======== Given text ========

Dec. 30, 2016: Putin says he won’t retaliate against U.S. sanctions, Trump calls it a ‘great move’

Putin says he won’t immediately retaliate against the new sanctions imposed by the Obama administration. Trump tweets that it’s a “great move” and he “always knew [Putin] was very smart!”

Jan. 6, 2017: Trump acknowledges Russia had role in the hacks but says it didn’t impact the election

After meeting with U.S. intel officials, Trump acknowledges that Russia waged cyberattacks on America but he continues insisting they had "absolutely no effect on the outcome" of the 2016 presidential election.

Jan. 10: Sessions is questioned by Sen. Al Franken during hearing

Sen. Al Franken asks Attorney General nominee Sessions during his Senate confirmation hearing what he'd do if it were revealed there was contact between the Trump campaign and Russia. Sessions replies he’s not aware of any contact and offers up that he’s never had contact with any Russians.

======== Provided material ========

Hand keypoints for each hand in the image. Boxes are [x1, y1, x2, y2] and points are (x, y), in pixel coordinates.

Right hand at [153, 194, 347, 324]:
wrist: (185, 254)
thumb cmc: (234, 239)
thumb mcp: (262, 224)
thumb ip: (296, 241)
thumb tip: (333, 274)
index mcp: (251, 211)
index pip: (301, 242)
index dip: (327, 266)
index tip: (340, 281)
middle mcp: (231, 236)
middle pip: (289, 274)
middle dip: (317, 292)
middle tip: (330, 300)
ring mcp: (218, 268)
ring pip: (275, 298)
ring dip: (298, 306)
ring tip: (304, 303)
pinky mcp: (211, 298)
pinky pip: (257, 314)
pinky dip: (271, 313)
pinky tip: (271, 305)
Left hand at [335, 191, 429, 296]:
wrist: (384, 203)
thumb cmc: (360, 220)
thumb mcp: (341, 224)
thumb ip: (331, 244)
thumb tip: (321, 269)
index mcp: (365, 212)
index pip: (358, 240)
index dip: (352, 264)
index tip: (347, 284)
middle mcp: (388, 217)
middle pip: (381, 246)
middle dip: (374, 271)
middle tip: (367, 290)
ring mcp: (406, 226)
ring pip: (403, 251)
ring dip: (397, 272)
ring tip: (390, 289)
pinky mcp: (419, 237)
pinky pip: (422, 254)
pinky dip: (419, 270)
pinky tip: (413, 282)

========
======== Provided material ========

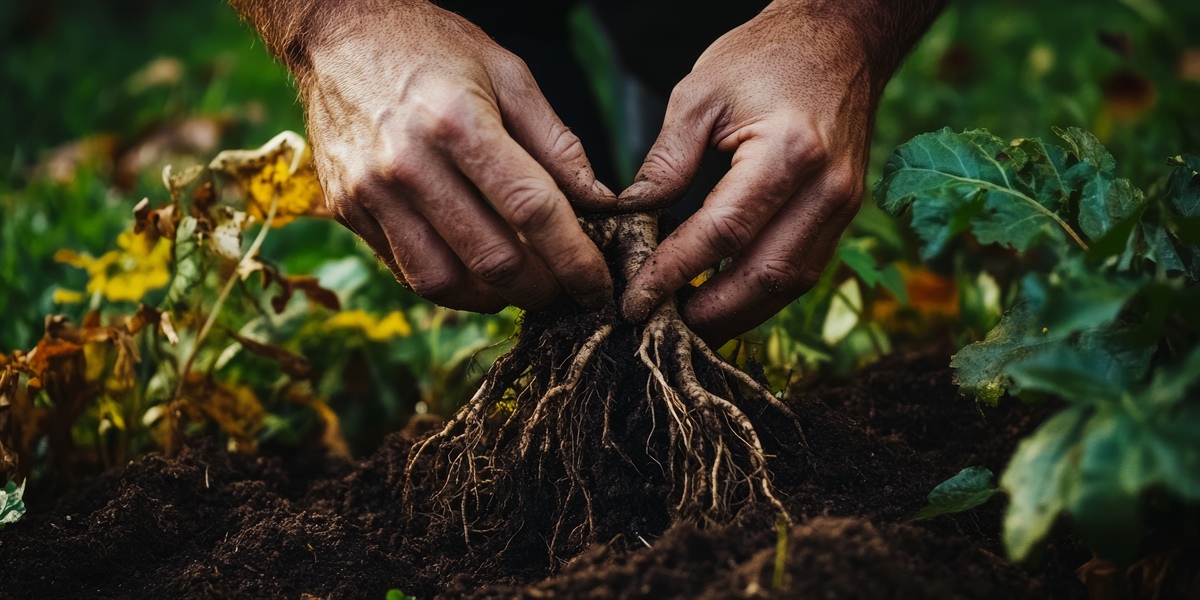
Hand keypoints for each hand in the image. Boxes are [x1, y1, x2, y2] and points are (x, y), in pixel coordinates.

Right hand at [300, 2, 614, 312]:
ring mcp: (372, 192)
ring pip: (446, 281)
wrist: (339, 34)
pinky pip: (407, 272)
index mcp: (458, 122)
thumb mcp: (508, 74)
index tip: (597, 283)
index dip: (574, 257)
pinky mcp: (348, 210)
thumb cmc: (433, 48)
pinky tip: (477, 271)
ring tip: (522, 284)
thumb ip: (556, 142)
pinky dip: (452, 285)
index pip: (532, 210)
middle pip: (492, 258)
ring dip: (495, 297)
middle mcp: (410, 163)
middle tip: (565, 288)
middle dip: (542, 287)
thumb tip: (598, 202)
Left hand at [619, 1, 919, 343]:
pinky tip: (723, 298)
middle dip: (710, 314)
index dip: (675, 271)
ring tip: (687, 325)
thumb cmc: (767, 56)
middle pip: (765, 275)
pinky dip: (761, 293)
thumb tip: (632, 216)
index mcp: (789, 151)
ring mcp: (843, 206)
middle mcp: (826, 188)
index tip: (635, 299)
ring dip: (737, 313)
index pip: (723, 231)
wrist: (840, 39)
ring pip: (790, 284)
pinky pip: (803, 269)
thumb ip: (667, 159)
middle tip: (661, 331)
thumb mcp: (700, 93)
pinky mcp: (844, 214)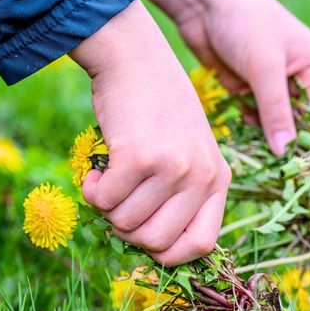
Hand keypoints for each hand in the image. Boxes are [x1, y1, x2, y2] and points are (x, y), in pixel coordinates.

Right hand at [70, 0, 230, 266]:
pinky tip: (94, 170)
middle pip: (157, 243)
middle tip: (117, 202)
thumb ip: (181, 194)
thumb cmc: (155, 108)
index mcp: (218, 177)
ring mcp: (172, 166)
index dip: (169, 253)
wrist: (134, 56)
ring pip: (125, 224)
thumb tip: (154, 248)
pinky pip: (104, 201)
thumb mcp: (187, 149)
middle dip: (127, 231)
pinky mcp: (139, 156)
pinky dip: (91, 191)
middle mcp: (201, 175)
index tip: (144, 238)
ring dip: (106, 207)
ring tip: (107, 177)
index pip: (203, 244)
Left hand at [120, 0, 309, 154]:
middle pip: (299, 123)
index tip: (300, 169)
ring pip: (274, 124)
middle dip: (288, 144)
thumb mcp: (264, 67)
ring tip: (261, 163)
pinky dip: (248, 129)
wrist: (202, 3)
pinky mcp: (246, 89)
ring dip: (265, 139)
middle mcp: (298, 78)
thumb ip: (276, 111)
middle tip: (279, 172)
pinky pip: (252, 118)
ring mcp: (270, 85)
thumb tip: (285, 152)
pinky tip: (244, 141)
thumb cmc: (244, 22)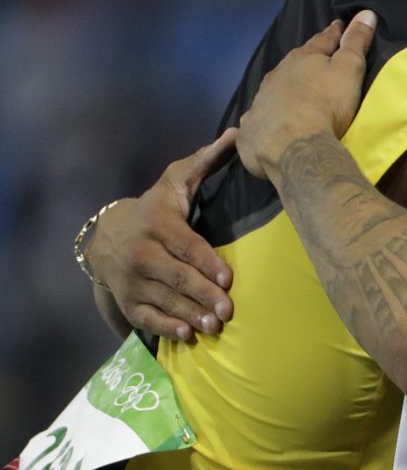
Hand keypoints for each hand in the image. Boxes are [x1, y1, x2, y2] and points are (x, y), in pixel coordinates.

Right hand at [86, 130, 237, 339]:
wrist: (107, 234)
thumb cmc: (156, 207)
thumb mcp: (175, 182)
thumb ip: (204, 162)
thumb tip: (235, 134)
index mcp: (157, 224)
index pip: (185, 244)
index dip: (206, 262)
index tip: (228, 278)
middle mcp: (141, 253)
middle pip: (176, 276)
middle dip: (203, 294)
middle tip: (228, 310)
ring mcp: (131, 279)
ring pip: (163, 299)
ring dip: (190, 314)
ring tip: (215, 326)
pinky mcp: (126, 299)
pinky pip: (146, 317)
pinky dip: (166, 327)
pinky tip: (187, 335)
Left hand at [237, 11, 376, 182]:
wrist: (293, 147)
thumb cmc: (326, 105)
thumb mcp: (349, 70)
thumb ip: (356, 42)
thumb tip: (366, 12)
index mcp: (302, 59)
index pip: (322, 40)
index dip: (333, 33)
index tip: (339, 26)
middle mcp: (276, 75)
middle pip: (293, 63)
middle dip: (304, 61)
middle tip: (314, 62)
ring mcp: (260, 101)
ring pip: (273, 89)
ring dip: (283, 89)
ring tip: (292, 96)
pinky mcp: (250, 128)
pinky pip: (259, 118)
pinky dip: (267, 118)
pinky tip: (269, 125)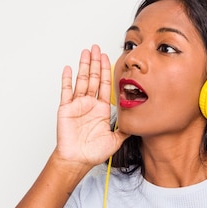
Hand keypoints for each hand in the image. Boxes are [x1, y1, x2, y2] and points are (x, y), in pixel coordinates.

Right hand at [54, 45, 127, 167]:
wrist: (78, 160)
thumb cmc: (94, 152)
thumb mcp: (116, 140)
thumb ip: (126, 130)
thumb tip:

========

■ **Tasks to complete**
A. State whether each statement agrees with the timeline: (i) Putin said he would not immediately retaliate against the sanctions imposed by the Obama administration; (ii) after meeting with U.S. intel officials, Trump denied that Russia had waged cyberattacks on America; (iii) Sessions told Franken he had been in contact with Russians. Answer yes or no for each and quote the deciding words.
B. Reproduce the stretch of the timeline from "Putin says he won’t immediately" through "with any Russians.".
C. List every date that heads an entry in the timeline.
The records have no connection to the timeline.

■ **Results for each task**
A.
(i) Yes: "Putin says he won’t immediately retaliate against the new sanctions imposed by the Obama administration."
(ii) No: "Trump acknowledges that Russia waged cyberattacks on America"
(iii) No: "offers up that he’s never had contact with any Russians"

B.
Putin says he won’t immediately retaliate against the new sanctions imposed by the Obama administration. Trump tweets that it’s a “great move” and he “always knew [Putin] was very smart!”

Jan. 6, 2017: Trump acknowledges Russia had role in the hacks but says it didn’t impact the election

After meeting with U.S. intel officials, Trump acknowledges that Russia waged cyberattacks on America but he continues insisting they had "absolutely no effect on the outcome" of the 2016 presidential election.

Jan. 10: Sessions is questioned by Sen. Al Franken during hearing

Sen. Al Franken asks Attorney General nominee Sessions during his Senate confirmation hearing what he'd do if it were revealed there was contact between the Trump campaign and Russia. Sessions replies he’s not aware of any contact and offers up that he’s never had contact with any Russians.

C.
Dec. 30, 2016
Jan. 6, 2017
Jan. 10